▶ REQUIRED WORK:
Copy exactly and only the lines running from the one that contains "left eye: (137, 115)" to the final line of the data below, without the pictures.

▶ RECORDED INFORMATION:
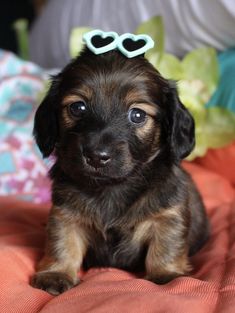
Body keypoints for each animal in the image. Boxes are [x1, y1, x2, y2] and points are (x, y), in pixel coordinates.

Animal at [31, 47, 209, 294]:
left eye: (137, 115)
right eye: (78, 107)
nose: (96, 156)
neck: (111, 187)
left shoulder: (168, 217)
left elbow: (165, 247)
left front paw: (166, 274)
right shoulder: (65, 215)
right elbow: (63, 243)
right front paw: (56, 273)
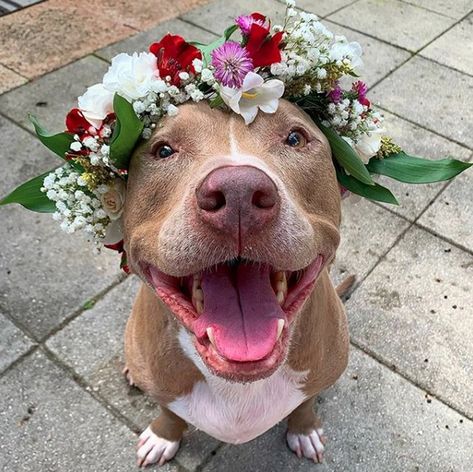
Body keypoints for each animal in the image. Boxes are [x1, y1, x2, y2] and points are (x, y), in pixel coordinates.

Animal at [121, 99, 350, 468]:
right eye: (163, 149)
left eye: (295, 138)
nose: (238, 190)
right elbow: (168, 410)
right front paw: (162, 436)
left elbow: (306, 402)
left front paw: (305, 429)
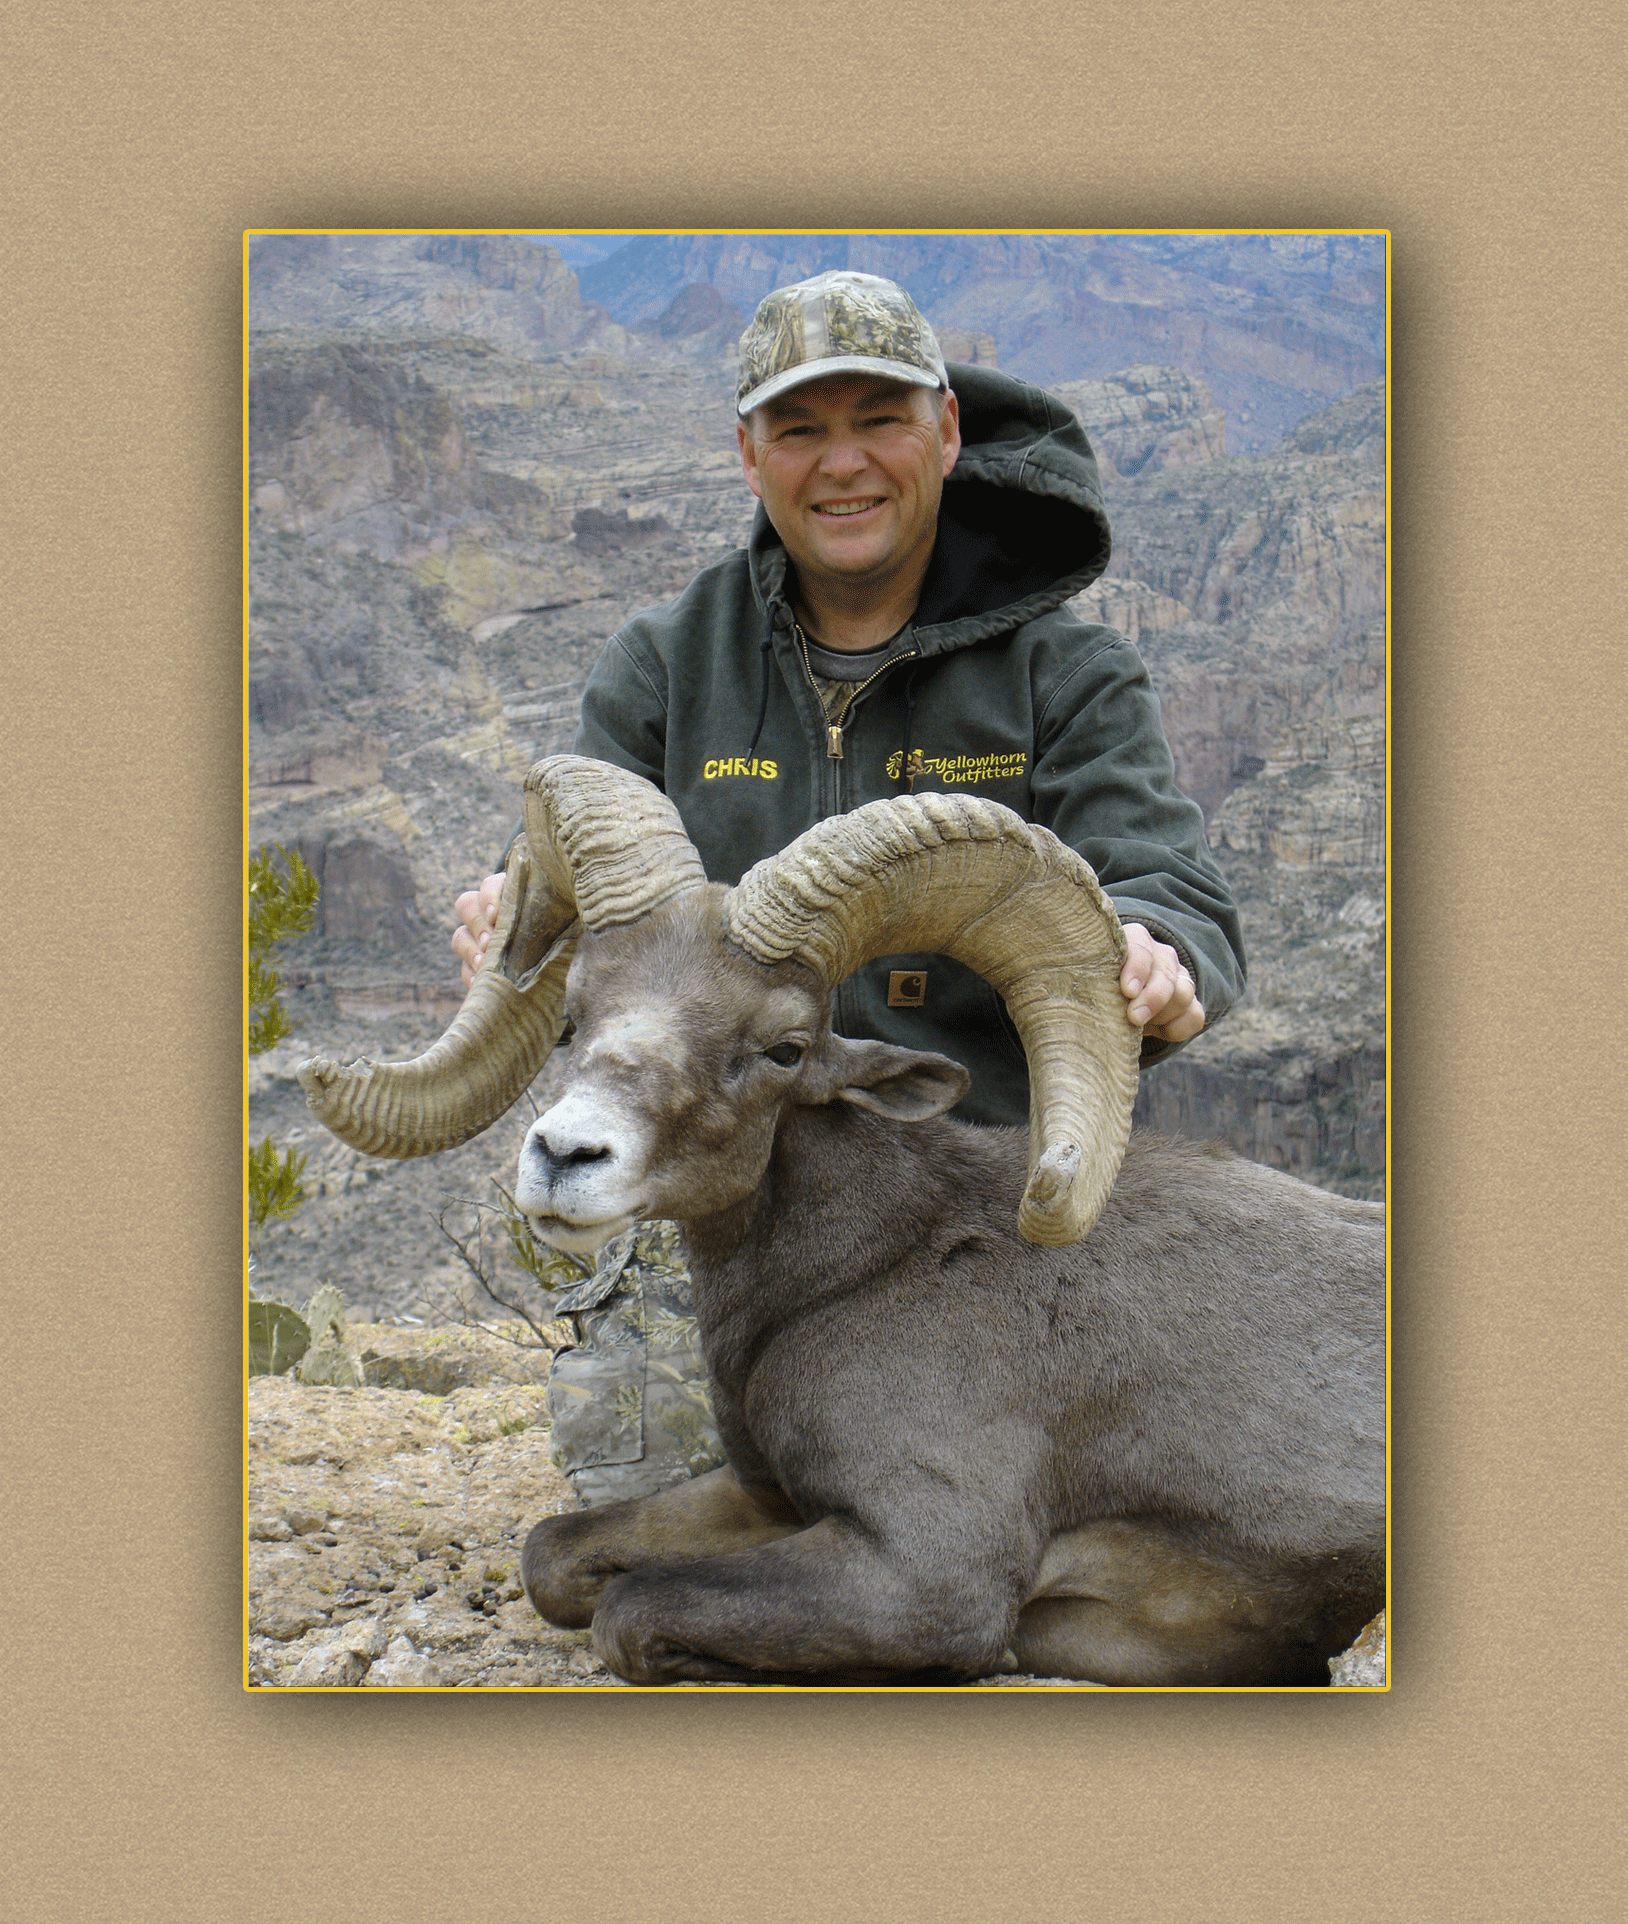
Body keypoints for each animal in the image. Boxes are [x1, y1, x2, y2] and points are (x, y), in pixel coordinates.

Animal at [298, 755, 1385, 1688]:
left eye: (782, 1046)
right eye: (573, 1017)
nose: (565, 1158)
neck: (866, 1268)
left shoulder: (921, 1574)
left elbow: (628, 1613)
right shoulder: (761, 1496)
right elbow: (552, 1557)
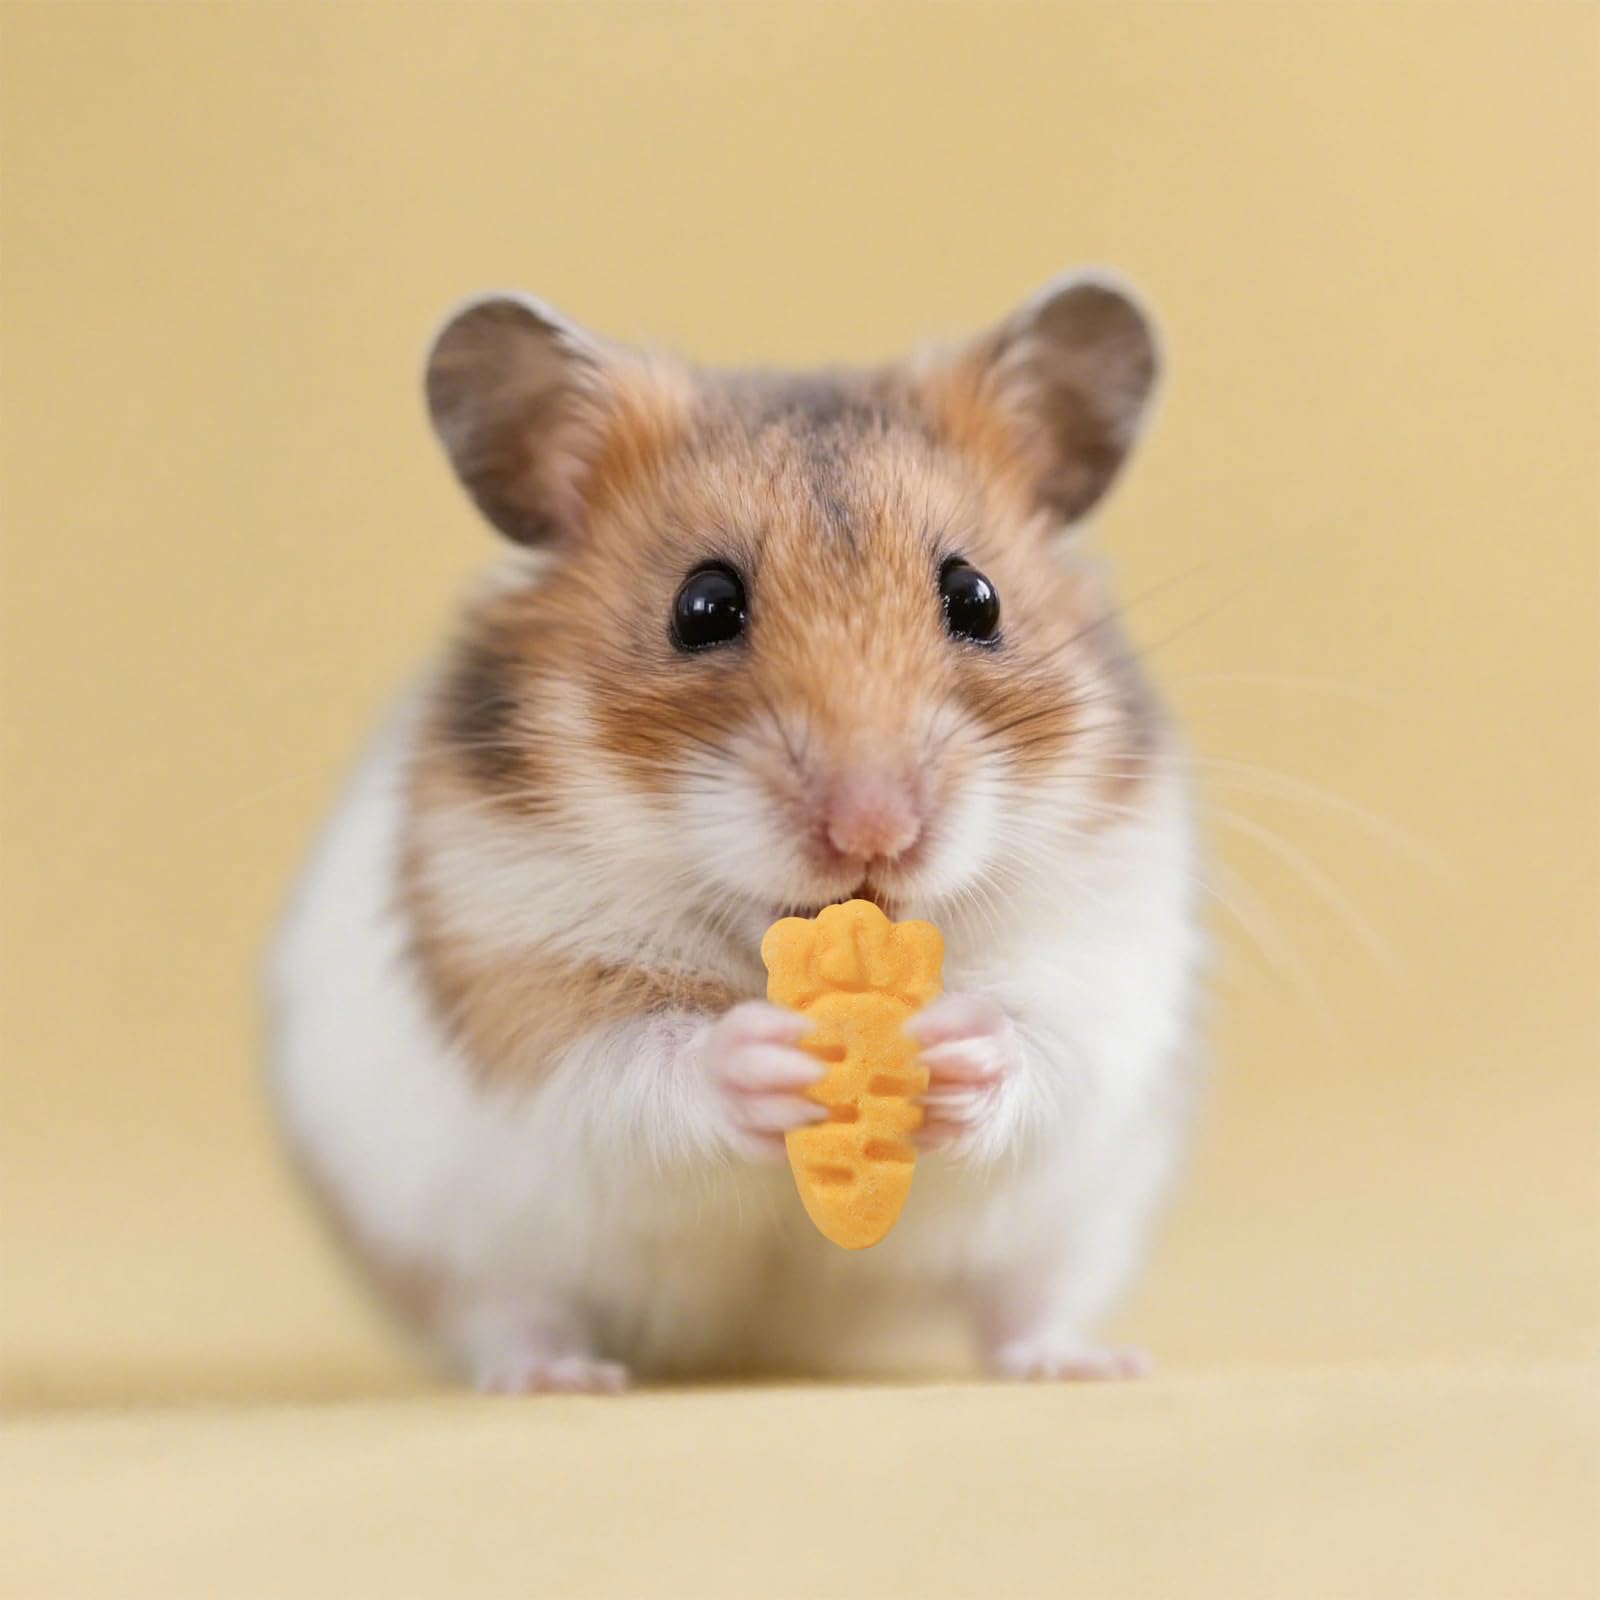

▶ FINAL ANSWER:
left eye: (137, 115)
right eye: (78, 107)
nose: (96, 156)
neck: (111, 187)
left shoulder: (168, 217)
left elbow: (165, 247)
left front paw: (166, 274)
right shoulder: (65, 215)
right elbow: (63, 243)
right front paw: (56, 273)
Body keypoints for each animal in the image. Boxes are [x1, y1, x2, y2] and points are (x, y), in pixel coordinates.

Animal at [121, 99, 350, 468]:
right eye: (163, 149)
left eye: (295, 138)
nose: (238, 190)
right elbow: (168, 410)
right front paw: (162, 436)
left elbow: (306, 402)
left front paw: (305, 429)
Body keypoints for each animal in the image. Boxes are [x1, y1, x2, y2] and points are (x, y), in pixel coordinates.

Animal at [298, 755, 1385, 1688]:
left eye: (782, 1046)
right eye: (573, 1017)
nose: (565, 1158)
neck: (866, 1268)
left shoulder: (921, 1574)
left elbow: (628, 1613)
right shoulder: (761, 1496)
right elbow: (552, 1557)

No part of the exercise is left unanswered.